Some clues may come from isolated pockets of modern people who still live more ancient lifestyles. This month, for example, a collaboration of gerontologists and anthropologists published a study on a remote group in Bolivia called the Tsimane.

These indigenous people got most of their food from growing rice and a starchy vegetable called manioc, with some added protein from game and fish.

They live in groups of 50 to 100 people with no sanitation, running water, electricity or modern medical care.

"This population lives in conditions as close to those of a historical population as we can get in the real world today," said team member Eileen Crimmins, a gerontologist from the University of Southern California.

For this study, the researchers focused on the concept of inflammation as an agent of our deterioration and aging. Though inflammation can help the body clear infections, it's also been associated with heart disease as well as cancer and Alzheimer's. One common signpost of inflammation is a substance called C-reactive protein or CRP.

The Tsimane CRP was so high that they appeared to be suffering sky-high inflammation levels -- enough that they should be dropping dead from heart attacks. And yet they had very little evidence of heart disease or the sort of deterioration of the vascular system that appears to be almost inevitable among Western populations.

Working in their favor, most Tsimane had low body fat and low cholesterol, though they had unusually low levels of the "good" HDL cholesterol.

Their overall life expectancy is in the 40s, but the average is brought down by a high infant mortality rate, said collaborator Hillard Kaplan of the University of New Mexico. Those who reach adulthood usually live into their 60s or early 70s.
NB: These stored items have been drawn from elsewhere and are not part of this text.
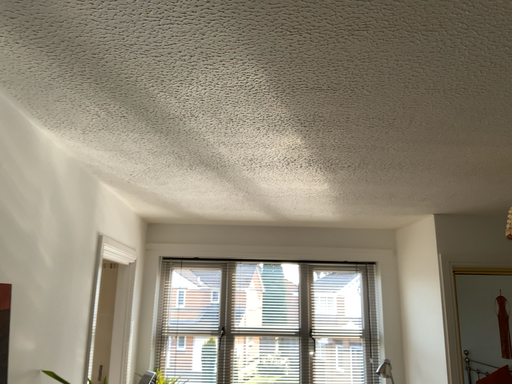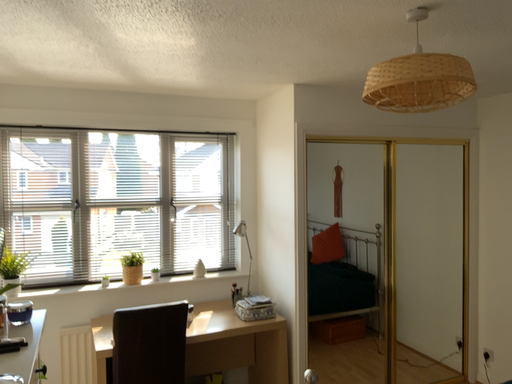
Question: Which way did the camera rotate in the video?

Choices:
 (A) rotated downward
 (B) rotated upward

Answer: (A)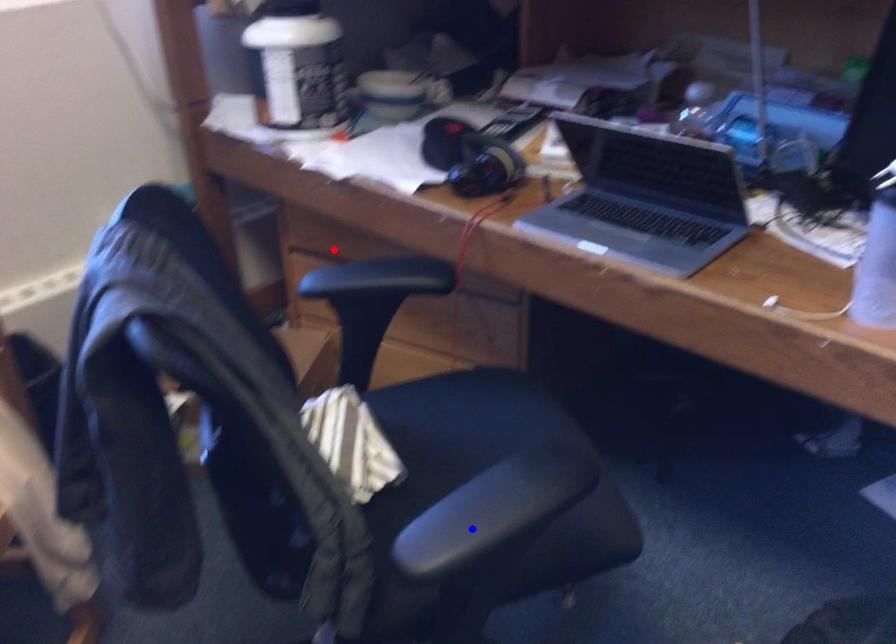
Question: In the image, two points are highlighted. Which point is nearer to the camera? Reply with the corresponding letter.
"What's really fascinating is that as different as our environments are, the schedule of life isn't all that different from ours," Kaplan said. "A 65-year-old Tsimane looks and acts pretty similar to a 65-year-old American."

But instead of dying from heart disease, the Tsimane die from infections. Kaplan suspects that fighting a relentless onslaught of infection eventually breaks down their immune systems by the time they reach 70.

Thomas McDade, an anthropologist from Northwestern University, recently discovered that Tsimane of the past may have benefited from traditional medicine. He found parents with the greatest traditional knowledge of local medicinal plants had the healthiest children. The sickest children belonged to those who had lost this knowledge.